» **SELECTED TEXT**
--
We’ve reached peak delivery
In an attempt to deal with the scourge of package thieves, Amazon announced on Tuesday that it would start delivering parcels to the trunks of people’s cars. The program is being rolled out in 37 U.S. cities for Prime customers who have “newer compatible vehicles,” according to Reuters. As someone who has had many a package stolen from my front porch, I suppose this makes sense. But it also points to a larger development: Delivery culture is getting out of control.
To be clear, there are plenty of valid reasons to order stuff online: Maybe you’re busy, or you live in the middle of nowhere, or you have a disability that makes it difficult for you to shop in brick-and-mortar stores. Maybe you just want to send your future self a present. All of that is fine.
--
» **TASKS TO PERFORM**
1 - In the article on delivery culture, how many U.S. cities are getting Amazon's program for delivering parcels to car trunks?
2 - Pick up the article on delivery culture after its final sentence and keep writing it.

» **DATA BLOCK**
--
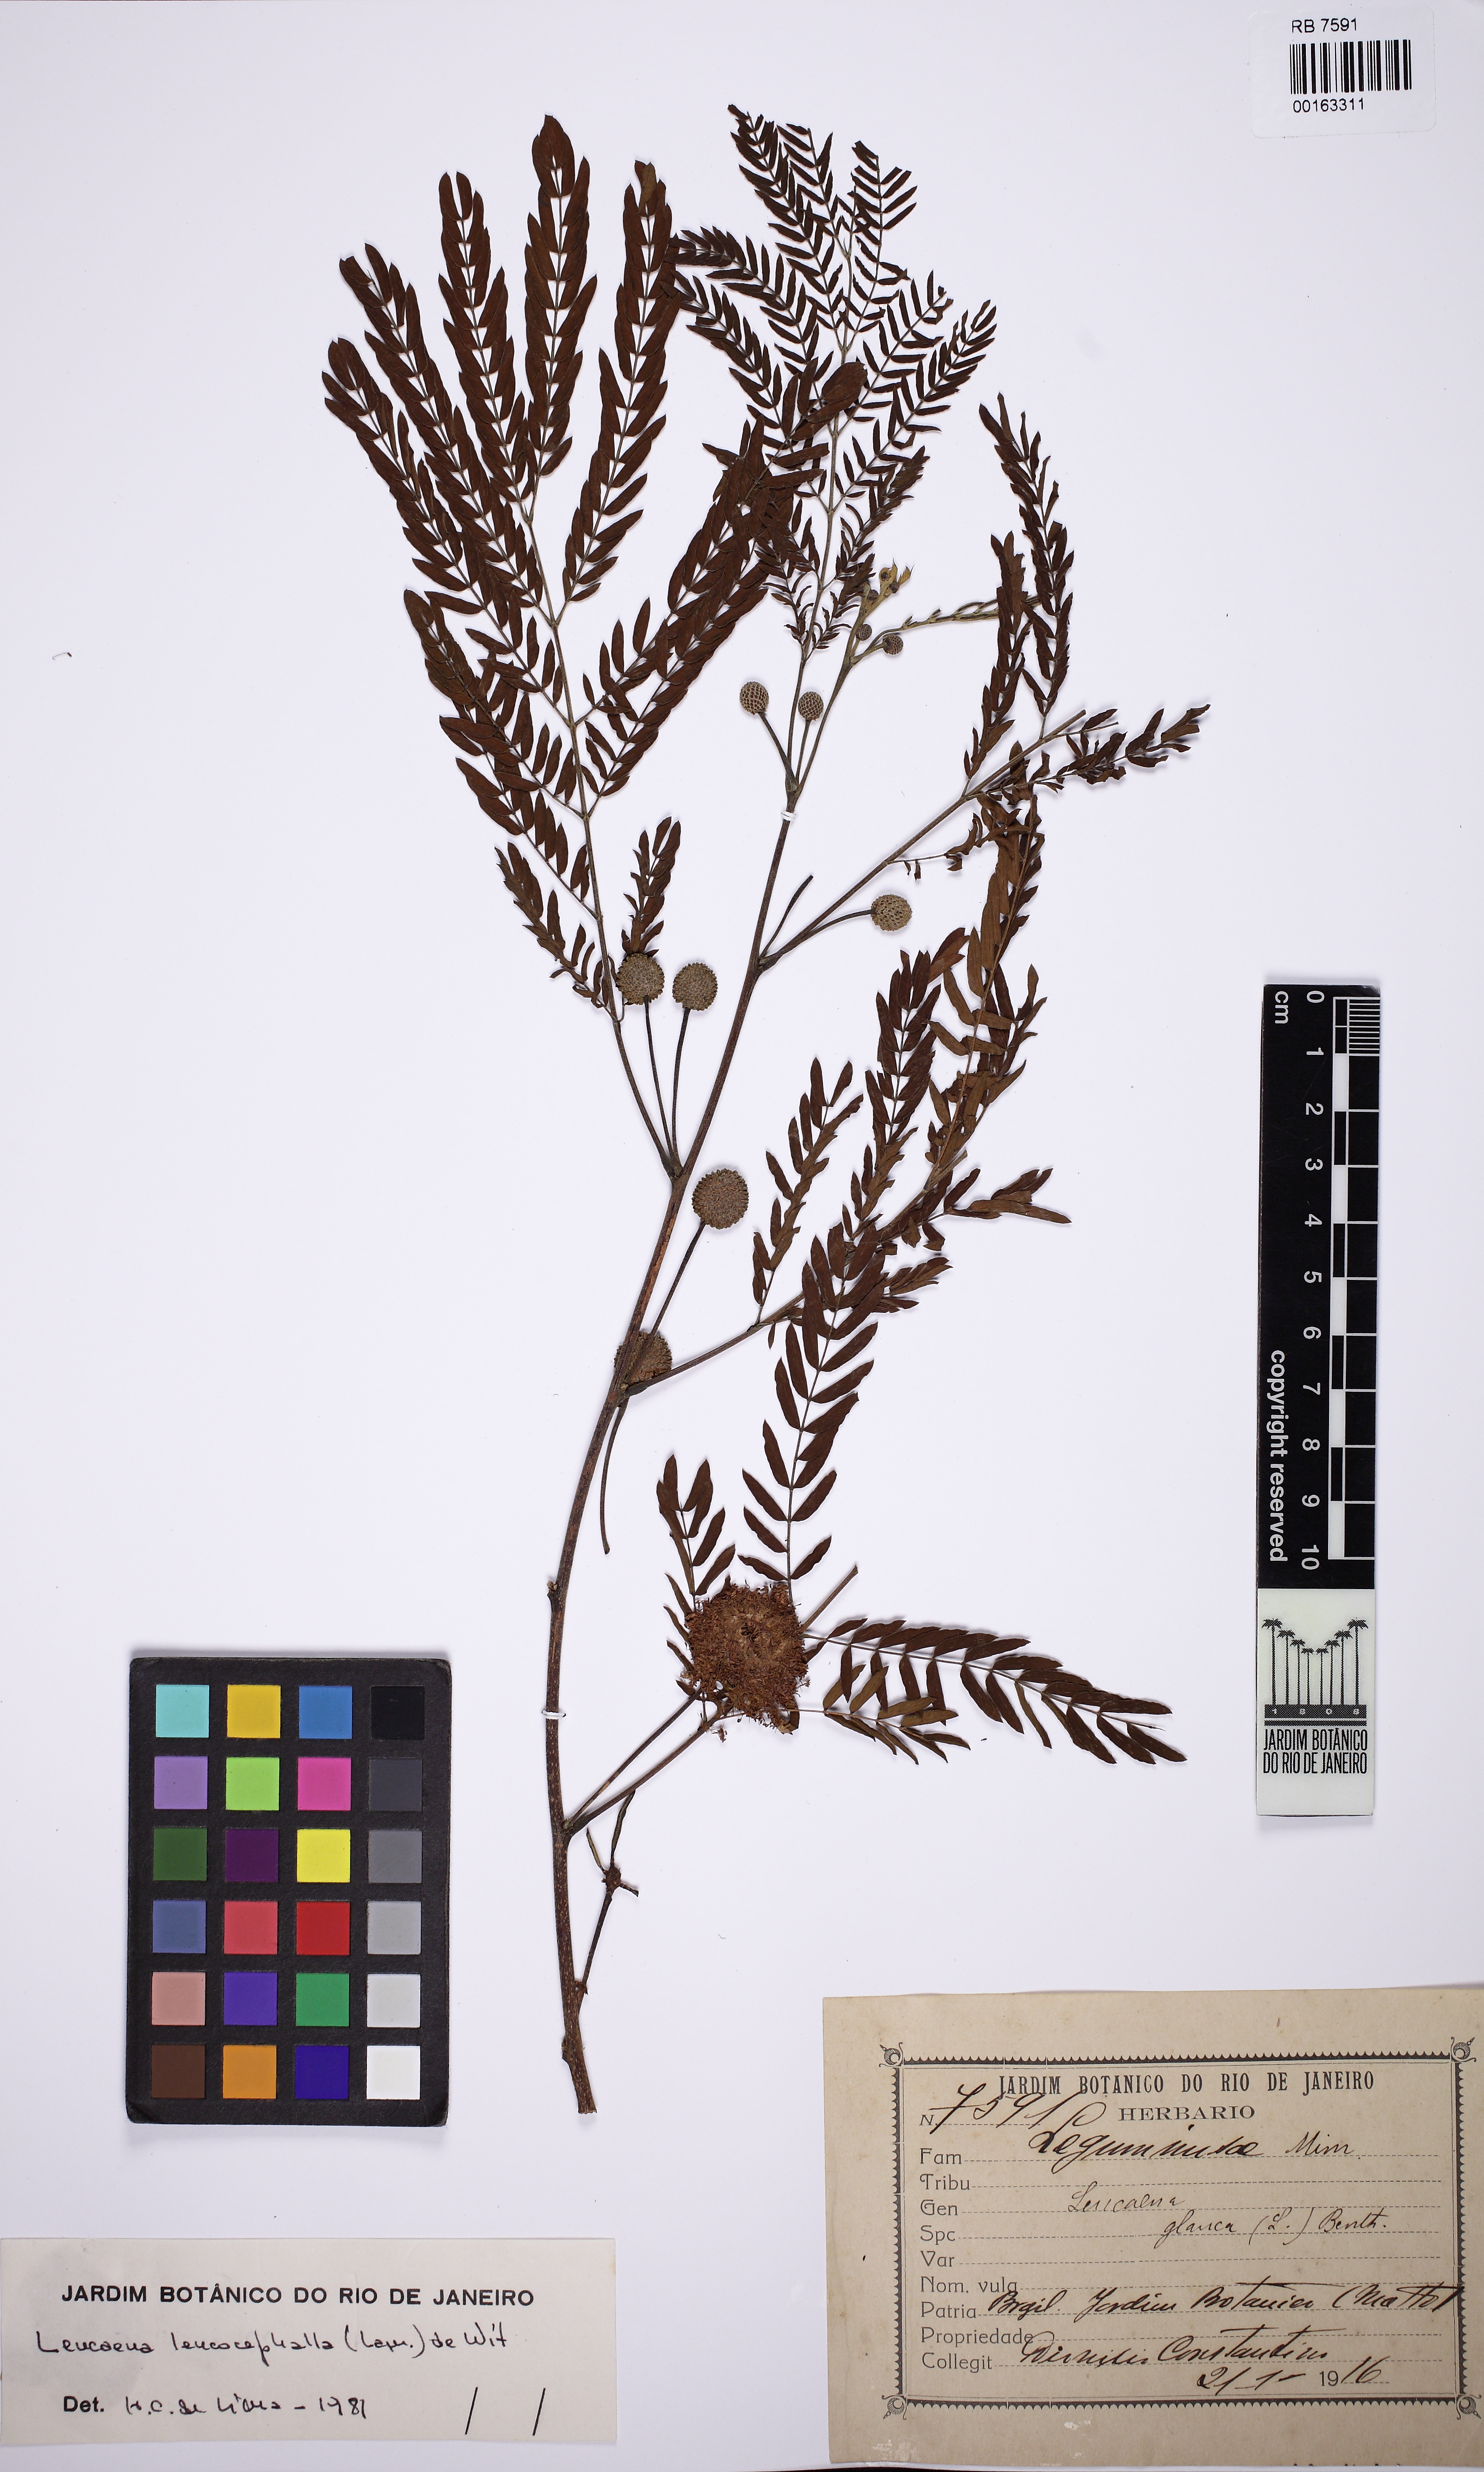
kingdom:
--
» **ANSWERS BY TASK**
1 - 37 U.S. cities.

2 -
Still, we seem to be approaching peak delivery. At this point, anyone who is so inclined could probably live a full life without ever stepping foot into a store again — or, honestly, without ever leaving the house. You can buy just about anything on Amazon — furniture, groceries, pet food, speakers that may or may not spy on you, whatever — and if you turn on recurring shipments, you never have to buy anything anywhere else, ever. If you want fancier groceries, there’s always InstaCart, FreshDirect, or one of a number of Blue Apron-like meal delivery services. Need new clothes? Just use a curated clothing subscription service. And if you need something from the corner store but don’t feel like getting it yourself, you could always hire a Postmate to do your bidding.
Despite the recent shuttering of Toys R US and 92 Claire's locations, it’s too soon to tell what effect, if any, the rise of online retail will have on real-life shopping, but generally speaking, it’s nice to buy things in actual stores. You wouldn't expect it, but according to Pew, that’s where most people prefer doing their shopping anyway.